Recht haben und Recht bekommen sind zwei verschiedene Dinge – das ist nicht neu, hat sicher jeder schon einmal gehört. Wie es aber ist, wenn man das weiß und vor der Frage steht, ob man das Recht bricht, um Recht zu bekommen, zeigt eindrucksvoll der Fall des Superintendent Stephen Fulcher, den die britische ITV-Miniserie „A Confession“ erzählt. In sechs Folgen ermittelt Stephen Fulcher im Fall des Verschwindens von Sian O’Callaghan, und seine Ermittlungen führen ihn in schwere Konflikte, moralischer Art wie juristischer Art.
Davon ist in der Auftaktfolge, um die es hier geht, aber noch nichts zu spüren. Sie konzentriert sich darauf, uns in die Hauptstory einzuführen, die Personen in ersten Zügen zu charakterisieren und zwei Nebenschauplätze auf zu machen. Im Fokus steht das schon erwähnte Verschwinden der 22-Jährigen Sian O’Callaghan in der britischen Kleinstadt Swindon. Superintendent Stephen Fulcher übernimmt die Ermittlungen. Daneben geht es noch um eine Familie aus der unmittelbaren Nachbarschaft von Sians Familie, bei der vor einigen Jahren ebenfalls ein Mädchen verschwunden ist. Ein noch etwas kleinerer Plot besteht aus den Ermittlungen gegen einen Freund und Kollegen von Stephen Fulcher, dem Belästigungen gegenüber Kolleginnen vorgeworfen werden.

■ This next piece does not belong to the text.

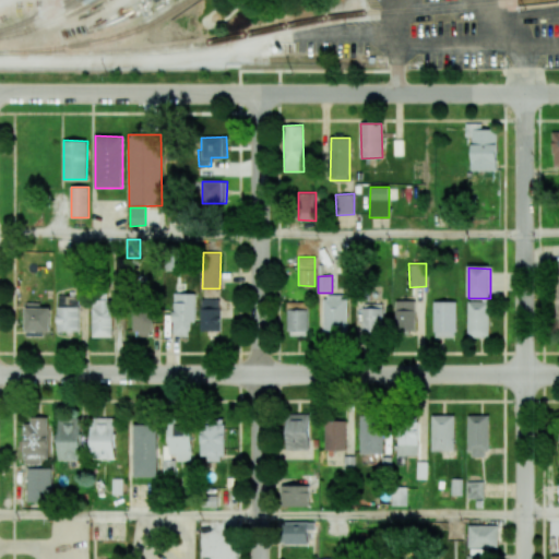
[(195,294),(174,293),(173,335),(189,336),(189,322),(195,322),(195,294)]
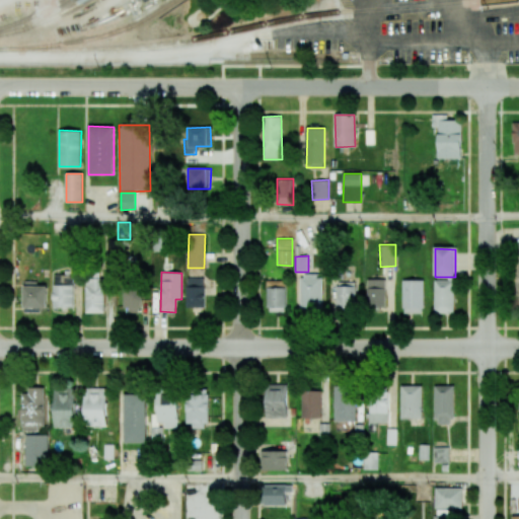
[(322,275),(301,275),(301,311),(322,311),(322,275)]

Soweit die Ausgangslage. In der Auftaktepisode nimmt sich Autor Jeff Pope, der die sechs Folgen auf Basis von Erzählungen Stephen Fulcher, aber auch auf Basis von Aufzeichnungen aus der realen Vorlage entwickelte, sehr viel Zeit, das alles erst einmal zu sortieren und anzustoßen. Das langsame Erzähltempo wird flankiert vom tollen Score von Niall Byrne, dazu kommen die tollen Einstellungen der Cinematographin Vanessa Whyte, die auch ganz bewusst an einigen Stellen die Handkamera nimmt, um eine besonders dichte Atmosphäre zu erzeugen. Beim Gespräch zwischen Stephen Fulcher und seinem Kollegen zum Beispiel, wo wir extrem dicht an den Gesichtern dran sind – so dicht, dass Vanessa Whyte es in Kauf nimmt, dass die Aufnahmen dann und wann eine kurze Unschärfe bekommen oder dass da einige Wackler drin sind, die es einem fast schon unangenehm erscheinen lassen, so dicht beim Gespräch dabei zu sein.

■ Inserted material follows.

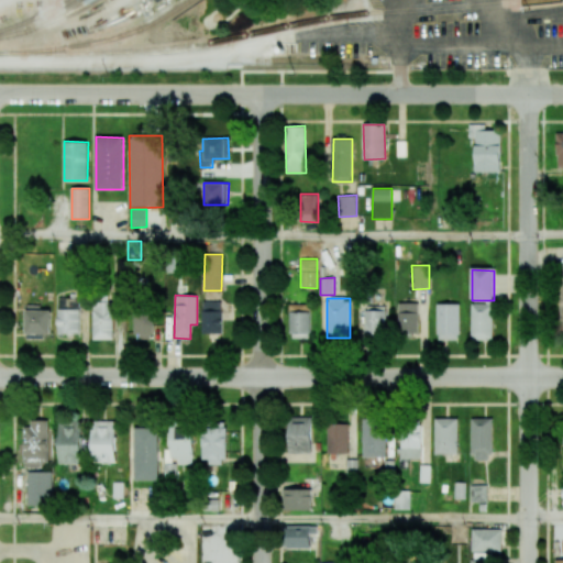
[(58,334),(80,333),(79,299),(58,299),(58,334)]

Wie gesagt – Zeit ist ein Faktor, den sich Jeff Pope gemeinsam mit Regisseur Paul Andrew Williams einfach gönnen – obwohl die Protagonisten in der Serie eigentlich keine Zeit haben, solange sie hoffen, Sian noch lebend zu finden. Zeit brauchen Pope und Williams aber, um uns alles sortiert zu servieren und die Personen zu porträtieren. Dabei helfen ihnen natürlich die exzellenten Darsteller, die ITV „A Confession“ spendiert hat. Fulcher wird gespielt von Martin Freeman, was sich – natürlich – als hervorragende Wahl herausstellt. Die Rolle passt ihm ausgezeichnet; hier und da erkennt man – wenn man möchte – den Dr. Watson aus „Sherlock“ wieder, Freeman versteht es aber schon in der ersten Folge, Fulcher seinen Stempel aufzudrücken und eigene Wesensmerkmale herauszuarbeiten. Wenn er da in seiner Wohnung sitzt und seine Schuhe putzt, oder etwas peinlich berührt seinem klagenden Kollegen gegenübersitzt, das sind schon erste große Momente. Toll ist auch Imelda Staunton als Karen Edwards. Sie hat gleich so etwas Zerbrechliches – stark, wie sie spielt, dass Karen innerlich zerbrochen ist, aber versucht, äußerlich die Fassade ganz zu halten.
So hat Episode 1 am Ende praktisch alles, was eine Auftaktfolge braucht, damit man als Zuschauer dabeibleiben möchte. Ich selbst fühle mich ein wenig wie bei „Broadchurch“ – ein schweres Thema, mit dem man sich in seiner Freizeit eigentlich gar nicht auseinander setzen möchte, aber so gut und wichtig erzählt, dass man es einfach gesehen haben muss. Sehen wir mal, was die anderen 5 Folgen können.